The cannabis business may be inclined to ask the celebrity to promote the business or the products themselves on the celebrity’s social media. However, it will be critical that the celebrity abide by the cannabis regulations surrounding advertisements. Such requirements demand that the licensee keep a record of advertisements, so the licensee needs to keep track of the celebrity’s social media accounts or require the celebrity to always send a copy to the licensee. The posts need to also include the licensee’s license number and exclude depictions/images of individuals under 21 years old and any objects that may appeal to someone under 21 years of age. Plus, it needs to be verified that at least 71.6% of the social media’s audience is 21 years or older. From the perspective of the celebrity, these requirements may be onerous, but worst of all, they could run the risk of being banned or shadow banned from social media for advertising cannabis on the social media. The parties would be wise to negotiate up front how, if at all, such events might alter the parties’ rights as against one another.

Termination and the remaining packaging

If the contract is terminated for any reason, it is important to consider what happens to the products already packaged in the brand and any remaining packaging with the brand already on it. Retailers are generally not allowed to package products so the retailer would have to return packaged product to another licensee for repackaging. Unfortunately, returns on cannabis are extremely limited so it would be best practice to include in the contract that any remaining products that are already packaged in the brand be allowed to be sold. For any packaging that hasn’t already been used, the celebrity could allow the licensee to use it through a sell-off period or the licensee could give the packaging to the celebrity and offset the celebrity’s proceeds with the cost of the packaging.

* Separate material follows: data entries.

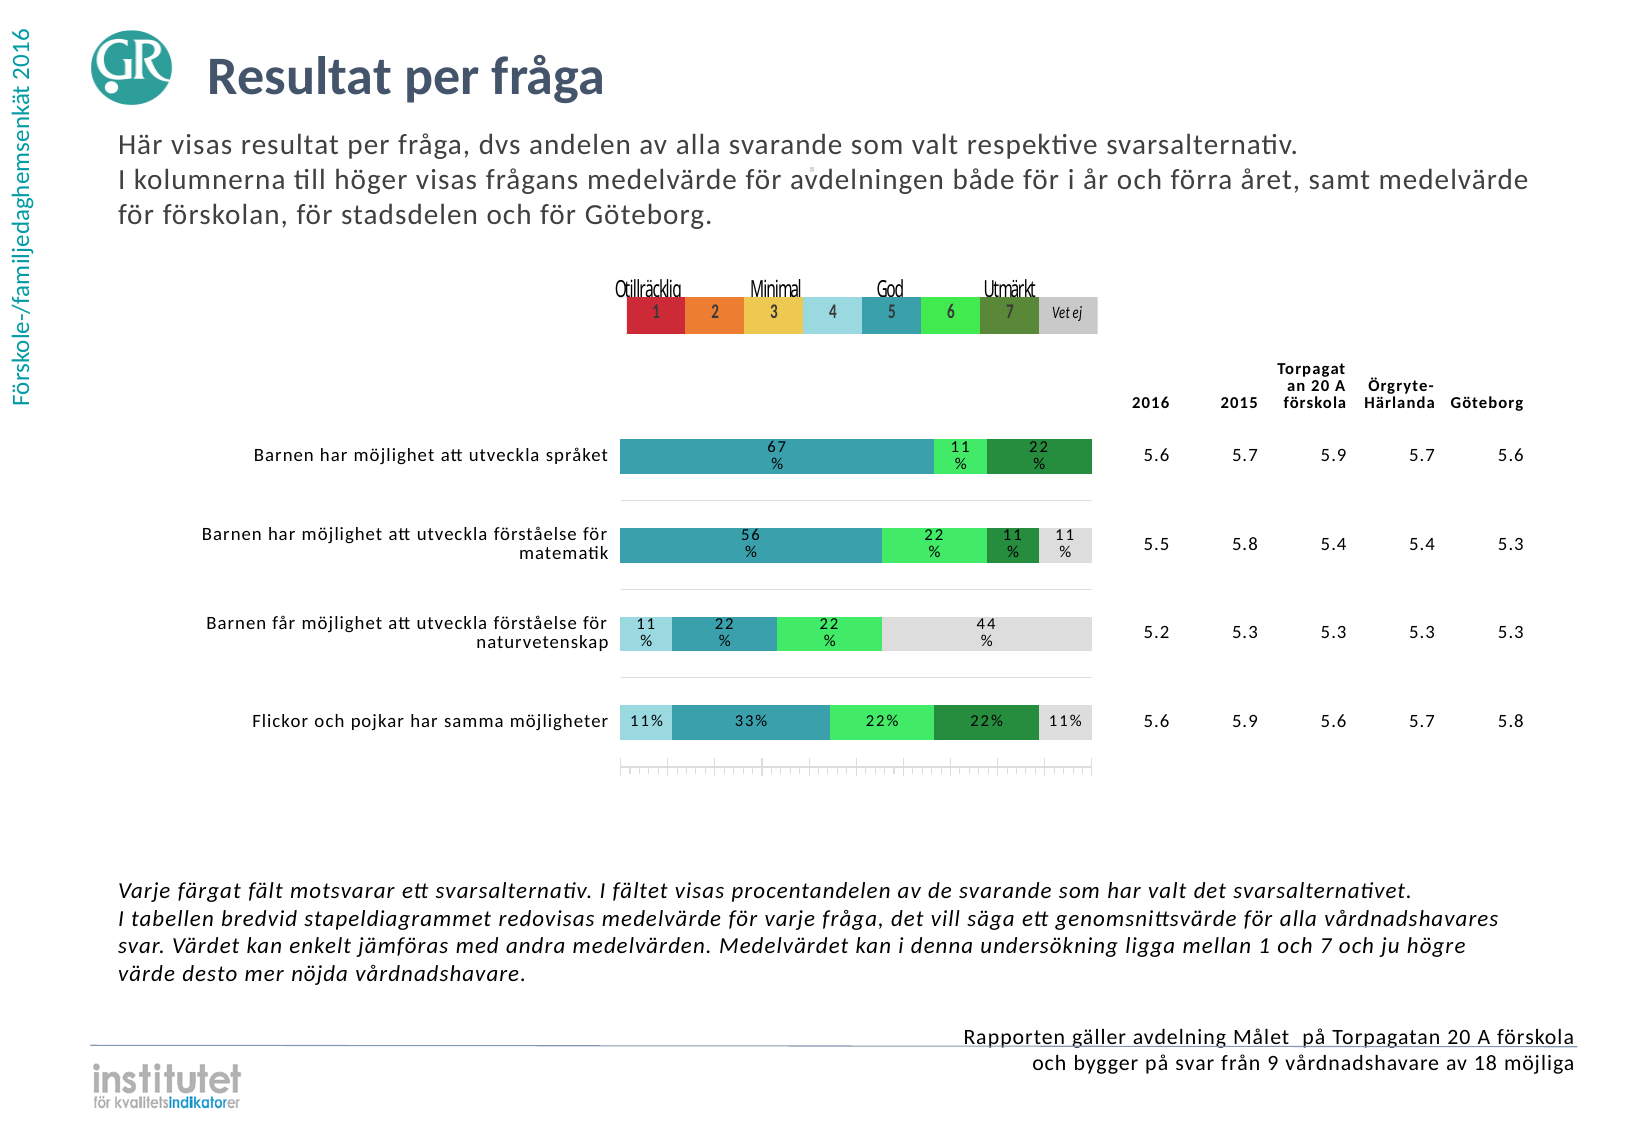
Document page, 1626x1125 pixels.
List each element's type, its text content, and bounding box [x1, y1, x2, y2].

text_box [118, 153, 1506, 213]
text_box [118, 1047, 1506, 1052]
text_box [609, 269, 1099, 336]
text_box Här visas resultat per fråga, dvs andelen av alla svarande som valt respektive svarsalternativ. I kolumnerna till höger visas frågans medelvärde för avdelningen både för i år och förra året, samt medelvärde för förskolan, för stadsdelen och för Göteborg. [118, 125, 1537, 262]
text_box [118, 875, 1506, 1045]
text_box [17, 1045, 1578, 1111]
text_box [207, 40, 1460, 126]
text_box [118, 324, 1453, 1039]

Dispute resolution and the illegal contract doctrine

Contracts often require the parties to use arbitration or mediation in the case of dispute resolution. Unfortunately, cannabis is still illegal on a federal level, so the illegal contract doctrine presents a potential danger to parties seeking to enforce cannabis-related contracts. While California has passed legislation stating clearly that otherwise legitimate contracts related to commercial cannabis business are lawful, federal district courts—even in the Ninth Circuit—have been increasingly willing to declare at least some such contracts unenforceable. Parties, however, can work around this prospect by inserting contract provisions waiving the doctrine and submitting the matter to arbitration. This allows the parties to any dispute arising out of a celebrity licensing deal to focus on the substance of their positions, rather than the legality of cannabis.